Sure. Thank you very much for the questions.
With respect to your first question, yes, I think we have to recognize the fact that one of the costs of openness is the fact that the environment itself will always provide a degree of insecurity. That's absolutely right. The problem, however, is that the nature of the kinds of threats that exist in malware code can be aggregated and seen when you look at them at scale. In other words, that which affects your computer that's difficult to detect is actually much better viewed by someone who's providing you your services and can see multiples of the same thing happening at the same time.
This is where I would come back to the comment that I made in my testimony, that we have not really leveraged where that sort of concentration point actually exists, the point of seeing the risk and threat that affects individuals. In Canada, 95% of what we call cyberspace is actually operated by a single operator, Bell Canada. It's through a variety of different mechanisms, but the reality is that there's a high concentration of it. There are telecom regulations acts, as they exist currently, to compel those operators to work in certain ways—interchange, etc. Security is not one of those things. In other words, we have not used the most valuable mechanism that we have already on the books as a way of being able to address what you might call the “95% problem” of a dirty ecosystem that is currently polluted by opportunistic cybercrime, for which we pay $150 to hopefully be able to defeat on our individual computers.
By way of background we, SecDev, participated in a study with Bell Canada that tried to look at the scale of what you might call malfeasant behaviour existing online.
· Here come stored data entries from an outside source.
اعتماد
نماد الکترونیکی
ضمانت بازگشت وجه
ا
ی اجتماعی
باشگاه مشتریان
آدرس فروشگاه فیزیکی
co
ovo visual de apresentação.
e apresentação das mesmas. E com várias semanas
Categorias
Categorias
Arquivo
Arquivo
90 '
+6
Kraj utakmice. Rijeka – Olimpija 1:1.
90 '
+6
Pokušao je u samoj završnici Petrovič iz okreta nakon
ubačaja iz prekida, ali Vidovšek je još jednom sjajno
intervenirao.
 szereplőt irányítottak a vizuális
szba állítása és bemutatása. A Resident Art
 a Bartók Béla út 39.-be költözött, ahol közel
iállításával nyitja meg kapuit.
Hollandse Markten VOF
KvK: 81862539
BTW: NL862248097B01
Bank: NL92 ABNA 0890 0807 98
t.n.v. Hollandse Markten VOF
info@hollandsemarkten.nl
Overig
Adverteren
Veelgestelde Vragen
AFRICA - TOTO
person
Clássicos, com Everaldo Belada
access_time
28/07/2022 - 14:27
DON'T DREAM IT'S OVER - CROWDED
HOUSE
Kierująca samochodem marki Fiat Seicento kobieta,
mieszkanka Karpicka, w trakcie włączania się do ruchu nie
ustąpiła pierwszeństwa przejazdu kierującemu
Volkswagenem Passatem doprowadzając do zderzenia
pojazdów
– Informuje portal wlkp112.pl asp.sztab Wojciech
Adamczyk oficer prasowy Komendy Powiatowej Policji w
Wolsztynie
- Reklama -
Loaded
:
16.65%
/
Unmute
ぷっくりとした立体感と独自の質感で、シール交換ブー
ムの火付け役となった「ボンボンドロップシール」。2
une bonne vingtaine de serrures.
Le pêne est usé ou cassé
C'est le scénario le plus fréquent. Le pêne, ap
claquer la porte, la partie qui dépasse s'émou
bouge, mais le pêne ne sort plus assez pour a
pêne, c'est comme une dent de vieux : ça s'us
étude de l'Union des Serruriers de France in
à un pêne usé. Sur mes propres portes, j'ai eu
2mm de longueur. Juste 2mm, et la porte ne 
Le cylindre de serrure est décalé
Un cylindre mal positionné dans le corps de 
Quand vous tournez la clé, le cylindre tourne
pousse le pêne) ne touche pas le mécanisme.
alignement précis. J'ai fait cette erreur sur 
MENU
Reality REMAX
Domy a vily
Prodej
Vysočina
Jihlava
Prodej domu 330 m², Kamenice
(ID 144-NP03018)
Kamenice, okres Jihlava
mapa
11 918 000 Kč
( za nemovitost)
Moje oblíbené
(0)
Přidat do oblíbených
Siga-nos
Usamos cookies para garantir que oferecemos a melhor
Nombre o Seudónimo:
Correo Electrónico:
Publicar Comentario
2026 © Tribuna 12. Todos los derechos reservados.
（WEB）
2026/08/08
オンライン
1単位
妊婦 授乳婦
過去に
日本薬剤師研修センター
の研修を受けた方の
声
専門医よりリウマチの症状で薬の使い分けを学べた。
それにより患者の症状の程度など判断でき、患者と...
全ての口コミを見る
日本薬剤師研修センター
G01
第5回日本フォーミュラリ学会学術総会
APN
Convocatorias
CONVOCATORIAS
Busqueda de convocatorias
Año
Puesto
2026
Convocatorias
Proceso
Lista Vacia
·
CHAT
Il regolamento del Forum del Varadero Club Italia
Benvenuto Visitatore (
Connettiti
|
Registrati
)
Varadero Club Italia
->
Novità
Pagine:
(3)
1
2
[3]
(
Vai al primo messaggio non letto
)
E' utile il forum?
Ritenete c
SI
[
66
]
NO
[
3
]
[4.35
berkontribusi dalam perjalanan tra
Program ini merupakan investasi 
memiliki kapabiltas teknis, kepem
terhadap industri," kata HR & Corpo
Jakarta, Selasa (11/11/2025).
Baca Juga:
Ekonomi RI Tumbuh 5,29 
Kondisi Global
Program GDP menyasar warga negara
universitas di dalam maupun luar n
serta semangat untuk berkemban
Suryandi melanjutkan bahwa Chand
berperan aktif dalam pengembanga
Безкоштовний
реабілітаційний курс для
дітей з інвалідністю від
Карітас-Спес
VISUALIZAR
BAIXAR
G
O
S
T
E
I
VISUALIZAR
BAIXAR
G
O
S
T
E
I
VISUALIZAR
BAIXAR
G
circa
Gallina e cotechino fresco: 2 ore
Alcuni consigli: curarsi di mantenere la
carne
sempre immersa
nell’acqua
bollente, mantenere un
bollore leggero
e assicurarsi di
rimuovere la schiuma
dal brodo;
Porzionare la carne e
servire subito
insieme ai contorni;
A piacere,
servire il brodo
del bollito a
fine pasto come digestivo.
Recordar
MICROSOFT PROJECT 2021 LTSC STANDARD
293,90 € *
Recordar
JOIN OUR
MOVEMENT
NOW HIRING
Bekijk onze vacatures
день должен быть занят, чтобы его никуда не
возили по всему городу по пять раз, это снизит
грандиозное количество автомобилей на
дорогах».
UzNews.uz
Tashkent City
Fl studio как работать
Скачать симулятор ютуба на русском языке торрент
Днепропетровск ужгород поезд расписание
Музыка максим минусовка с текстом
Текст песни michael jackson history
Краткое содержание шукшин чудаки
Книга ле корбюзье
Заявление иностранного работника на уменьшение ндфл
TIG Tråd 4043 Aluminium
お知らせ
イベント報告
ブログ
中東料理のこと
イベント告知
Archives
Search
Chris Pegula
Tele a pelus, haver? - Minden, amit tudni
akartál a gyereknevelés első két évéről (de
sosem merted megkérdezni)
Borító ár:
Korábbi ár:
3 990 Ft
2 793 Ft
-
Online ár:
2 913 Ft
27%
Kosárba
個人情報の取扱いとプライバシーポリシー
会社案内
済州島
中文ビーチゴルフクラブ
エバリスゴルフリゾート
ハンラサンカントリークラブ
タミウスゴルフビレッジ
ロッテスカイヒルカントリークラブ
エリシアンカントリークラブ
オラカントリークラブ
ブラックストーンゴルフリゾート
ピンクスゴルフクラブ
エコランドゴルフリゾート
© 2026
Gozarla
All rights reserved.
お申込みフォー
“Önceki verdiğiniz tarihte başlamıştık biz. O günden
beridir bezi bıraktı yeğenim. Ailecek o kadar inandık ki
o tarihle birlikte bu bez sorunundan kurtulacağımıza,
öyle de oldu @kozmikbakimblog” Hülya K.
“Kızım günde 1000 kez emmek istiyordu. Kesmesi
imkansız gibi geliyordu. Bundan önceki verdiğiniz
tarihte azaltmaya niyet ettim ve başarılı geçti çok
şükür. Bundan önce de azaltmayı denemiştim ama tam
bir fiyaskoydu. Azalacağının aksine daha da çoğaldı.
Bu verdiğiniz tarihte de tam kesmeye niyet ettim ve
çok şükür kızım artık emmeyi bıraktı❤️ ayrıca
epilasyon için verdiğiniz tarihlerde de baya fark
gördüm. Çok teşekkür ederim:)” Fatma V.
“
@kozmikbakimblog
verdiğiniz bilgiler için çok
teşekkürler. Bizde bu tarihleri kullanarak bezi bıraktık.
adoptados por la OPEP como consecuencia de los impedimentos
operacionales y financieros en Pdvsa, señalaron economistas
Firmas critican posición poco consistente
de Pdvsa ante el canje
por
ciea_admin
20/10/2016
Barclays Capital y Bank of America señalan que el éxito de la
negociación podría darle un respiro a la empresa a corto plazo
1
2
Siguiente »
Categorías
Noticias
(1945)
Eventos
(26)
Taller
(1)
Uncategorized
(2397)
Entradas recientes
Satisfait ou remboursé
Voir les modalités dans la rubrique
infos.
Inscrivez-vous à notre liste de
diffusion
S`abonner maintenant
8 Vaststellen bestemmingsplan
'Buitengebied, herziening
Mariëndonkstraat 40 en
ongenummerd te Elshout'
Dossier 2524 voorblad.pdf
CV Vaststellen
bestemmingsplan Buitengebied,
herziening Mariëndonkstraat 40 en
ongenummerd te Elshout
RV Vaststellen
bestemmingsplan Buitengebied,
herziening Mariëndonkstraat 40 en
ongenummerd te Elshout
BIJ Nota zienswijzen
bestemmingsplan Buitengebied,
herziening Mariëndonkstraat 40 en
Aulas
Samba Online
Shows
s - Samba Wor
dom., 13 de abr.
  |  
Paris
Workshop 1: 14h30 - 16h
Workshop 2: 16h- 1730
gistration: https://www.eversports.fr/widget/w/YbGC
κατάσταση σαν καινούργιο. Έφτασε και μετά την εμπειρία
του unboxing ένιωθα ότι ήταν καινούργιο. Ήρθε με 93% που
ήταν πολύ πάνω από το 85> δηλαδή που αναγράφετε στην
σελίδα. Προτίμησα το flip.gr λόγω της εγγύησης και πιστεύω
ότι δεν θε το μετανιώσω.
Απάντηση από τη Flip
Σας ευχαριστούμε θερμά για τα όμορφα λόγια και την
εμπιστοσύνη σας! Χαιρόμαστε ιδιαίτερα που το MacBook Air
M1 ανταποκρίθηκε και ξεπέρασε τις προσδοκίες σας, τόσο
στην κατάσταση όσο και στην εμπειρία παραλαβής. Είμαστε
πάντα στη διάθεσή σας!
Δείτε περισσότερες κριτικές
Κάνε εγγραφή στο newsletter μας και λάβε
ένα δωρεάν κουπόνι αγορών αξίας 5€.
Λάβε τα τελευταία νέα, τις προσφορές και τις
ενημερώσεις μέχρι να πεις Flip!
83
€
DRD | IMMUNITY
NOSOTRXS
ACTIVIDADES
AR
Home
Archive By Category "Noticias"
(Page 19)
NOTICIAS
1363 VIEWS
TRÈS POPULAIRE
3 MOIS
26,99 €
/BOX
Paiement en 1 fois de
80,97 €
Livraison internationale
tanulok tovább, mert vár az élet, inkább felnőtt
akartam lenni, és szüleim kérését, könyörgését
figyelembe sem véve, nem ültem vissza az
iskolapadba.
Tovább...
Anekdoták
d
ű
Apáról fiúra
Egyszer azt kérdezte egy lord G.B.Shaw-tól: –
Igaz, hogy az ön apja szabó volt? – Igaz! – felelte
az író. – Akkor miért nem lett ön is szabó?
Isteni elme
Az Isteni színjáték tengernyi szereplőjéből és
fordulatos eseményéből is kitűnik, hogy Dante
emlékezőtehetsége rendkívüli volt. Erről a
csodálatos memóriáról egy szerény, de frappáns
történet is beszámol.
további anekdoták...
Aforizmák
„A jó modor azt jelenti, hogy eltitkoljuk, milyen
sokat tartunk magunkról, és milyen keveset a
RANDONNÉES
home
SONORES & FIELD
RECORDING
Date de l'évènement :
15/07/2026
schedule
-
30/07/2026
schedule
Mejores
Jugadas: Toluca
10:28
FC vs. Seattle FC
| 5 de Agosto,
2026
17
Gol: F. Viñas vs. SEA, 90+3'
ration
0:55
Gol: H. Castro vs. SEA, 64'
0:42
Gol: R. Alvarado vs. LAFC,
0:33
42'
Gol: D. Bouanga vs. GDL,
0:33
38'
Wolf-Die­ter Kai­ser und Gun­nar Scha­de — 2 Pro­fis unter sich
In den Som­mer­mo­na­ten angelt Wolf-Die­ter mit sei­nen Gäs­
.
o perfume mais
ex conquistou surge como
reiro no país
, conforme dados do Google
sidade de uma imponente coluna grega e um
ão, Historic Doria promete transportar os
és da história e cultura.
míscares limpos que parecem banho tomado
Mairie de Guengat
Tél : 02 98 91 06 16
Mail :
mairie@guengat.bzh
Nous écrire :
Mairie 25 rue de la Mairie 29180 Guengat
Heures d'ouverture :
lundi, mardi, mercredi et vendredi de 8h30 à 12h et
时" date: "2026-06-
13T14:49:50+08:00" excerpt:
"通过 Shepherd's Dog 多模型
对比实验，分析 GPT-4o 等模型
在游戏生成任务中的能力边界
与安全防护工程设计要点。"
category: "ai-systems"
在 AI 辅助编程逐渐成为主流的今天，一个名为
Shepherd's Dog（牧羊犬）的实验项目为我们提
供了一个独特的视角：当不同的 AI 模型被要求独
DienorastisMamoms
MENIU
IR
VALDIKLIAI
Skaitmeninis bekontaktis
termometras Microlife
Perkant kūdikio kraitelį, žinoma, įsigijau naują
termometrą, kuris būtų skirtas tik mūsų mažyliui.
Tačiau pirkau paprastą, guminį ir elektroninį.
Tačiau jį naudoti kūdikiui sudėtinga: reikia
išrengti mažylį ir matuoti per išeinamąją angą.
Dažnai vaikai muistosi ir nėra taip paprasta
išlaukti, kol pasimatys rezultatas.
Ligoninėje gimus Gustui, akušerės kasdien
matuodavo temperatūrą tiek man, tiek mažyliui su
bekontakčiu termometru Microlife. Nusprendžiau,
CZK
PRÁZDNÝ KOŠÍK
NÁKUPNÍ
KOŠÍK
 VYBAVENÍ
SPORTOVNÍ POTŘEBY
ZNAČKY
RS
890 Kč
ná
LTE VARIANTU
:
This study was done a couple of years ago now. We found that at any given time between 5% and 12% of all devices connected to the Internet belonged to a botnet. In other words, they were under the control of some form of malfeasance software, which was not intended by the operator of the system itself. This is a fairly significant problem. The fact that we haven't regulated or incentivized the telecommunications industry to provide that first line of defence, I think, is one of the critical failures that we've had in addressing cybersecurity.
With the question of—if I understand the question correctly—who should be leading on the cybersecurity portfolio, I think if I look across our colleagues in the Five Eyes, one thing has happened there that has not happened in Canada. In Canada, the issue of cybersecurity has not been elevated to a national security priority—in other words, something that works across the interagency or the intergovernment, as they call it in the U.S. In the U.S. there is an executive-level entity that looks after coordination of cybersecurity across the whole of government. Similarly, in the U.K. the mechanisms that bind together their version of public safety, their version of CSE, and industry are far stronger and far better developed than they are here at the moment.
I think, in answer to your question directly, we do need Public Safety Canada to be taking a lead in terms of the coordination of cybersecurity as it applies to aspects of public safety and security, meaning the interface between the public and the private sector. We equivalently do need to have an institution that provides those capabilities on the military side, which I don't think we currently have.